REQUEST —
Answer these questions using the Modest Proposal text below:
1. At which conference, and on what date, was the talk delivered?
2. Which countries does the text list, in order, as having been ringfenced under Europe's strategy?
3. Under Policy 1, what will the ECB do with maturing government bonds?

EXTRACT —
----
The Modest Proposal in Berlin – INET Conference, 13th April 2012


The invitation to address INET’s Berlin Conference, and to deliver a fresh version of the Modest Proposal, gave me the impetus to revisit the latter. The extended summary below (of my INET talk) will soon spawn Version 3.0 of the Modest Proposal.

Europe’s strategy for dealing with the Euro Crisis has been to ringfence, at first Greece, then Ireland, then Portugal, then Greece again, nowadays Spain etc. Unfortunately, a deep seated crisis, raging simultaneously in the realms of public debt, under-investment & internal imbalances and banking, makes it impossible for such ringfencing to succeed. Put simply, either Europe as a whole must be ringfenced or the Eurozone will continue along a path that has already led it to an advanced stage of disintegration.

Before posting the text of my talk (see below), here is a clip of the discussion that followed (for my intervention jump to 16’50”)


How should such ringfencing proceed? Currently, Europe is caught in a savage dilemma between the present policy of bailouts-with-austerity (which no one seriously expects to work) and the idea of resolving the Crisis through federal moves (e.g. a transfer union, jointly and severally guaranteed eurobonds) that Europe is not ready for and which would, in any case, be outpaced by the galloping Crisis.

Thankfully, this is a false dilemma. Below I present three policies that would swiftly ringfence Europe without debt monetisation by the ECB, without a Federal Treasury, without having the surplus countries guaranteeing the debt of the periphery, without further loss of sovereignty, without Treaty changes, and with only a rational re-assignment of Europe’s existing institutions.

Policy 1: Dealing with the Debt Crisis

The ECB announces its Debt Conversion Program for any member-state that chooses to participate: It will service (as opposed to purchase) a portion of every maturing government bond corresponding to the member-state’s Maastricht-Compliant (or blue) public debt (MCD hereafter).
----
INFORMATION SUPPLIED —
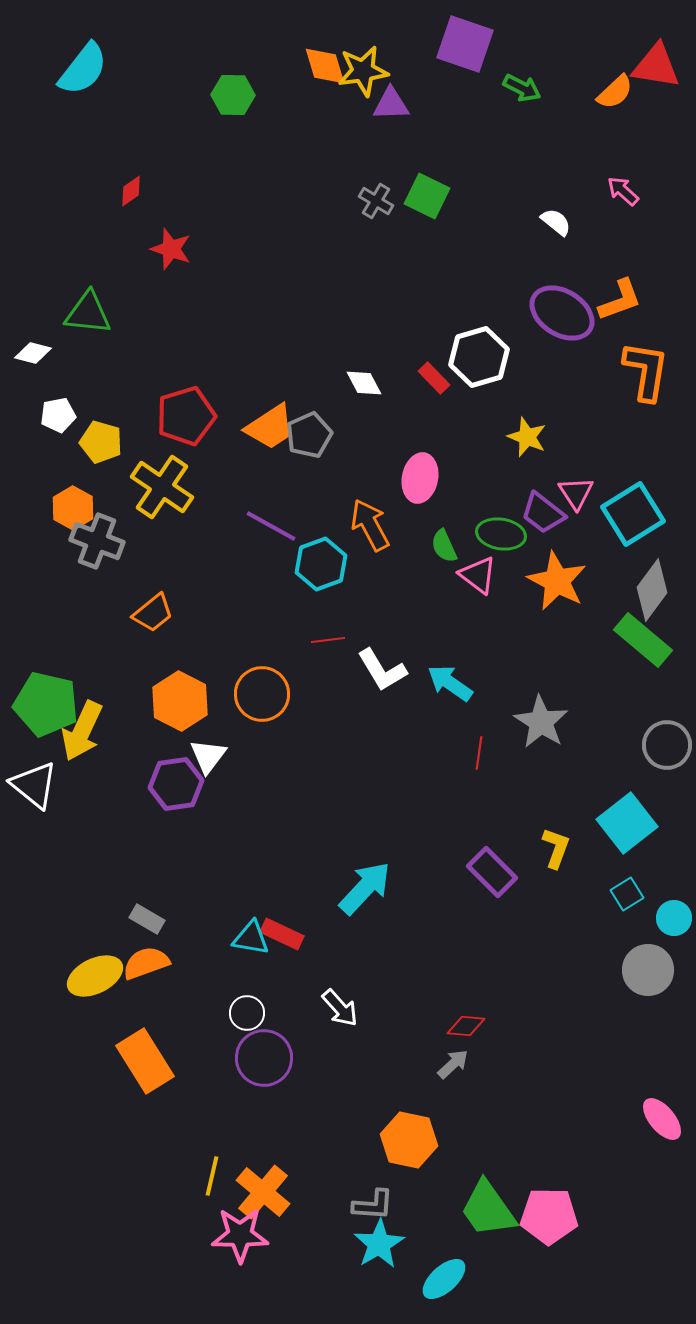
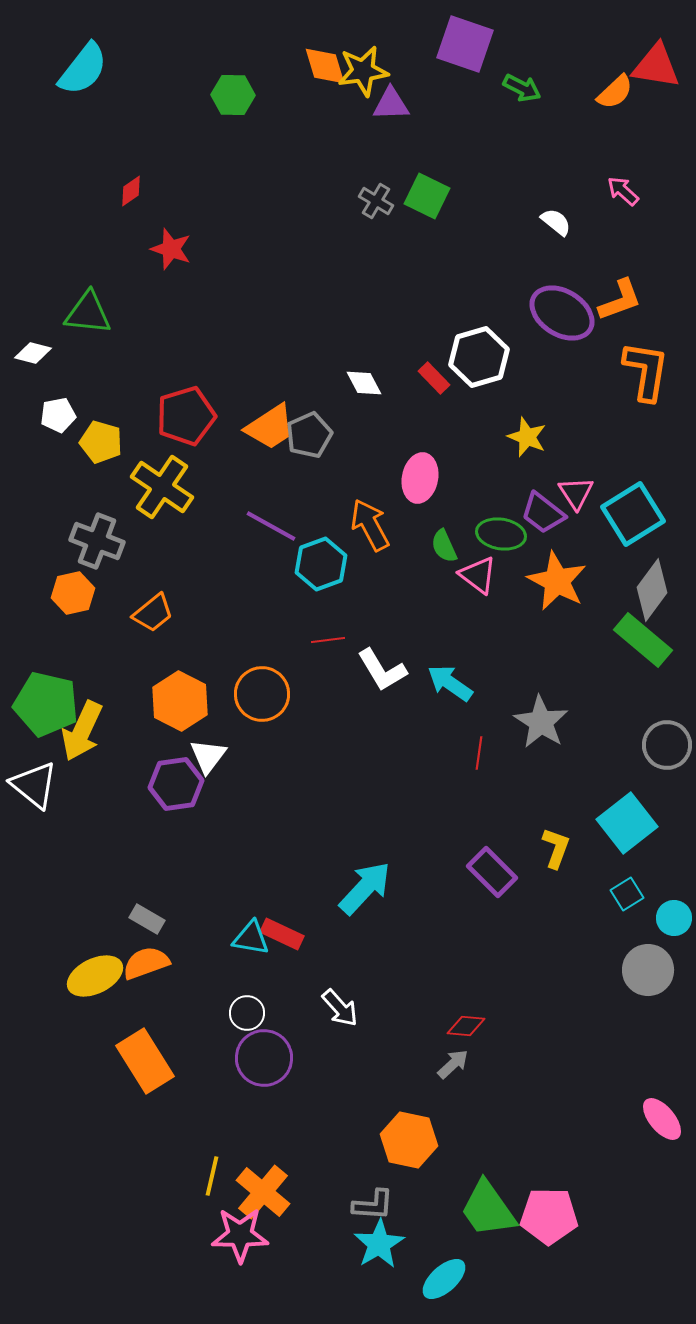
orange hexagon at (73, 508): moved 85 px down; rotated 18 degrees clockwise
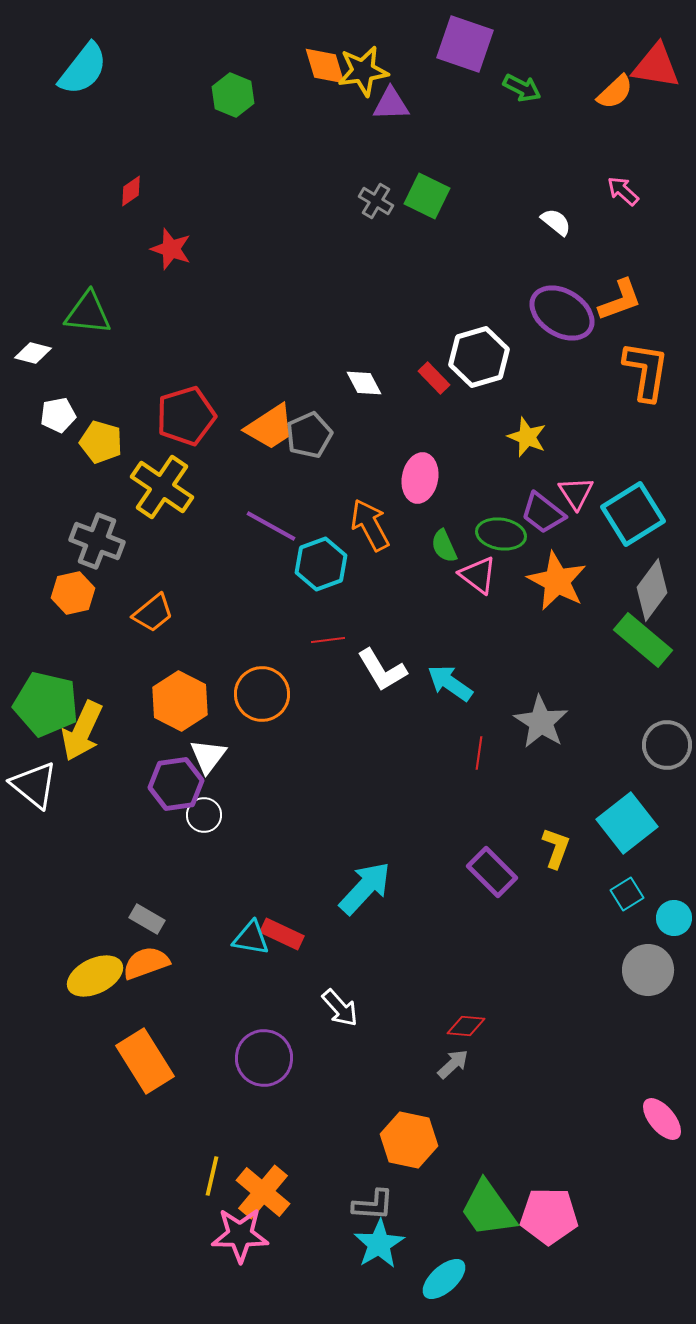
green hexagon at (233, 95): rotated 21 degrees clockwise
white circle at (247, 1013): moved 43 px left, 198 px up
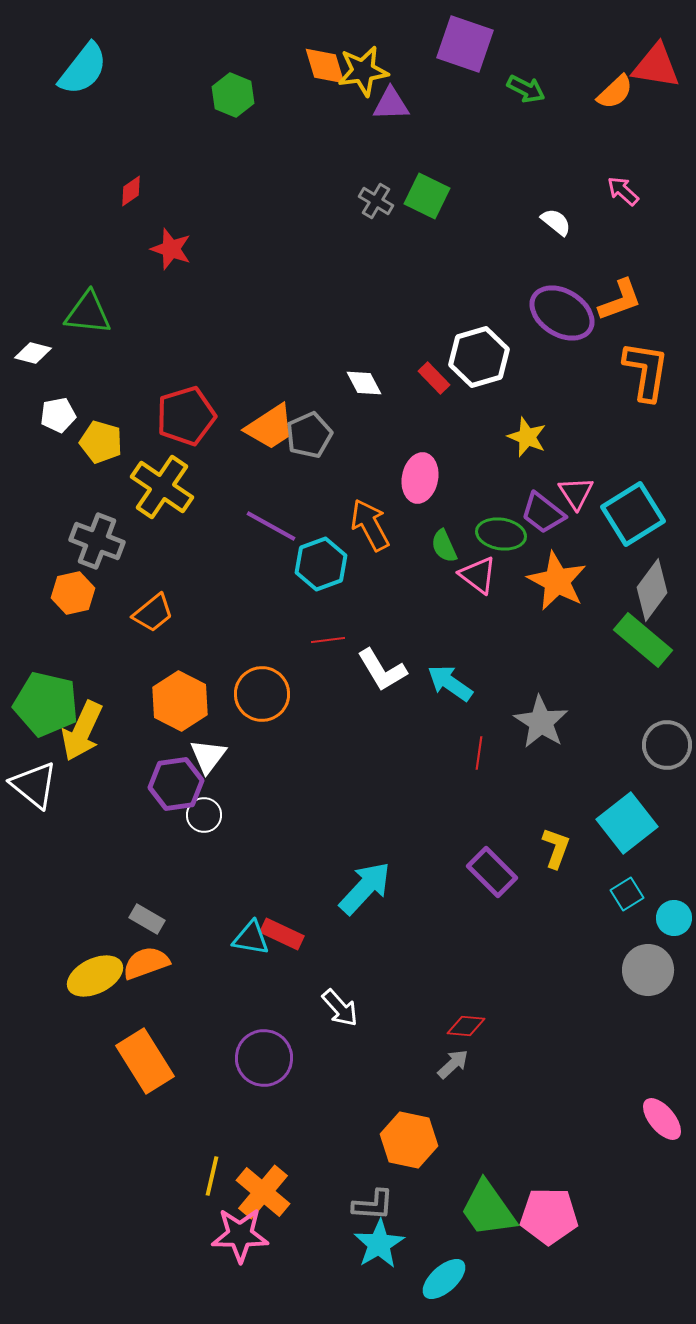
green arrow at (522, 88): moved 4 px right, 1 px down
----
SOLUTION —
1. The INET Conference in Berlin, on 13th April 2012.
2. Greece, then Ireland, then Portugal, then Greece again, and nowadays Spain.
3. It will service, as opposed to purchase, a portion of every maturing government bond corresponding to the member-state's Maastricht-Compliant (blue) public debt.